### [EXERCISE REQUIREMENTS]
Please retype the entries that follow exactly as they are, leaving the images behind.
>>>>>
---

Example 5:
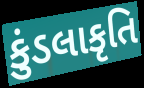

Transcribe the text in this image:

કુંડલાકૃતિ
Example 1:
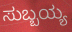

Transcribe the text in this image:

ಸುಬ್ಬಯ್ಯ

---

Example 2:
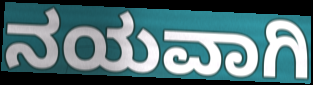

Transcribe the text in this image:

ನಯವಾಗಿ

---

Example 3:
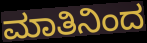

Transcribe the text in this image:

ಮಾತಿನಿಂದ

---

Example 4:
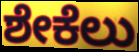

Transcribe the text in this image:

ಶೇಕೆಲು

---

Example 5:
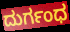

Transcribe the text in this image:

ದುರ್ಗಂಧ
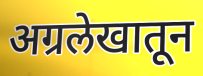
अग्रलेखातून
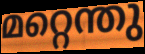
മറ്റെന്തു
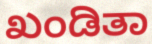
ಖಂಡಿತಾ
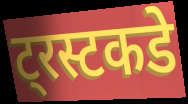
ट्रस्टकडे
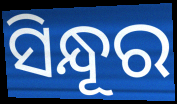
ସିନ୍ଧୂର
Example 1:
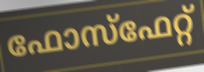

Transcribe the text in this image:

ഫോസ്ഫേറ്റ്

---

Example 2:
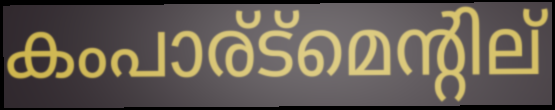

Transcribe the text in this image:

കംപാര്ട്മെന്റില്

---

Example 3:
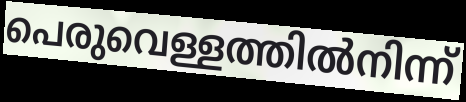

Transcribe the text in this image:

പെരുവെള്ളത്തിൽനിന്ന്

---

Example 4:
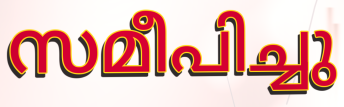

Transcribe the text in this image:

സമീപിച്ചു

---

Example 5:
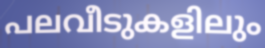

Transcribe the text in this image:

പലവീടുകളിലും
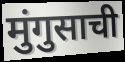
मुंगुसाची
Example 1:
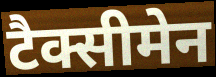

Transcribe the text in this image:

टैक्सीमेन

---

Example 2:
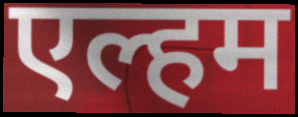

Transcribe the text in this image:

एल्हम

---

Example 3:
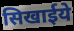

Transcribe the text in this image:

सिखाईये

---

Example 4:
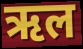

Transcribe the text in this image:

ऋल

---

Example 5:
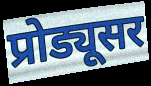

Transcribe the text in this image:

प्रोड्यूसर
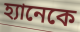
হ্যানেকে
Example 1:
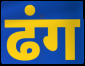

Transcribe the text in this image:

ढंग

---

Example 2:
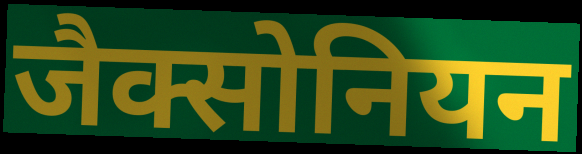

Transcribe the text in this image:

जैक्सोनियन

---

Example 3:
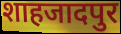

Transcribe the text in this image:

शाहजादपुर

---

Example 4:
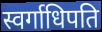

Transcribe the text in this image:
<<<<<
### [COMPLETED TASK]
---

Example 5:

Transcribe the text in this image:

કુંડલાકૃતિ
Example 1:

Transcribe the text in this image:

ಸುಬ್ಬಯ್ಯ

---

Example 2:

Transcribe the text in this image:

ನಯವಾಗಿ

---

Example 3:

Transcribe the text in this image:

ಮಾತಿನಿಂದ

---

Example 4:

Transcribe the text in this image:

ಶೇಕೆಲು

---

Example 5:

Transcribe the text in this image:

ದುರ್ಗಂಧ
अग्रलेखातून
മറ്റെന്തു
ಖಂಡಿತಾ
ट्रस्टकडे
ସିନ୍ଧୂର
Example 1:

Transcribe the text in this image:

ഫോസ്ഫേറ്റ്

---

Example 2:

Transcribe the text in this image:

കംപാര്ട്മെന്റില്

---

Example 3:

Transcribe the text in this image:

പെരുവെള്ളത്തിൽനിന്ന്

---

Example 4:

Transcribe the text in this image:

സമീപിച്ചു

---

Example 5:

Transcribe the text in this image:

പലവീടുകളിലും
मुंगुसाची
Example 1:

Transcribe the text in this image:

टैक्सीमेन

---

Example 2:

Transcribe the text in this image:

एल्हम

---

Example 3:

Transcribe the text in this image:

सिखाईये

---

Example 4:

Transcribe the text in this image:

ऋल

---

Example 5:

Transcribe the text in this image:

प्रोड्यूसर
হ্যানেকে
Example 1:

Transcribe the text in this image:

ढंग

---

Example 2:

Transcribe the text in this image:

जैक्सोनियन

---

Example 3:

Transcribe the text in this image:

शाहजादपुर

---

Example 4:

Transcribe the text in this image:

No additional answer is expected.